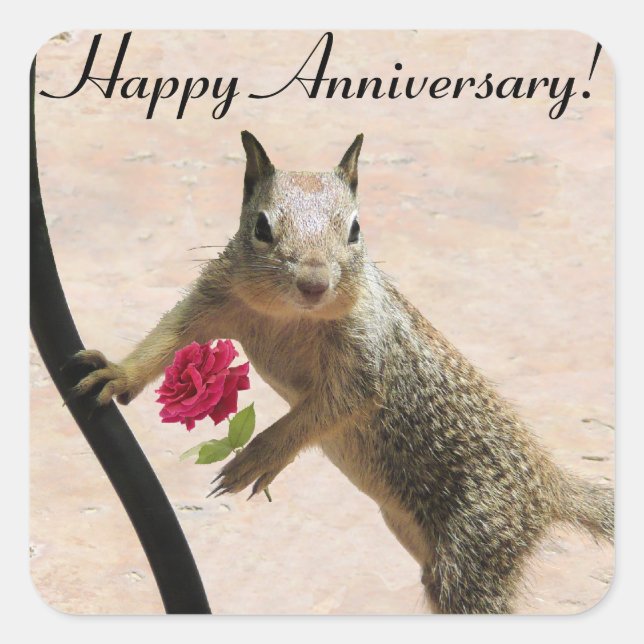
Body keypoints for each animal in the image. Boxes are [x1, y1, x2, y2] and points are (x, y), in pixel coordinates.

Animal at [70, 131, 614, 614]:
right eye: (261, 227)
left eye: (354, 229)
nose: (314, 283)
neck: (292, 316)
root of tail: (548, 486)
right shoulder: (212, 301)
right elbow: (168, 338)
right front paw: (117, 375)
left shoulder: (363, 363)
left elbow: (325, 411)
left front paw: (261, 453)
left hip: (474, 552)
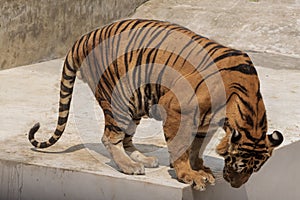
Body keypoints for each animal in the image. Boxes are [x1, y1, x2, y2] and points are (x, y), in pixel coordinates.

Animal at [27, 19, 282, 191]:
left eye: (255, 169)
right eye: (238, 166)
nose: (236, 187)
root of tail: (86, 35)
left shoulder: (206, 123)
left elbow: (197, 147)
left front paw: (200, 168)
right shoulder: (179, 110)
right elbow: (182, 146)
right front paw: (189, 175)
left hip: (135, 104)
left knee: (126, 138)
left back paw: (142, 159)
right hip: (119, 100)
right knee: (110, 138)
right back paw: (129, 166)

-.-.-

*Activity*:
Filter the data, keeping only the lines that contain "shoulder".

*Answer to this exercise*:
right shoulder: (212, 301)
left shoulder: (363, 363)
left shoulder: (206, 123)
right shoulder: (179, 110)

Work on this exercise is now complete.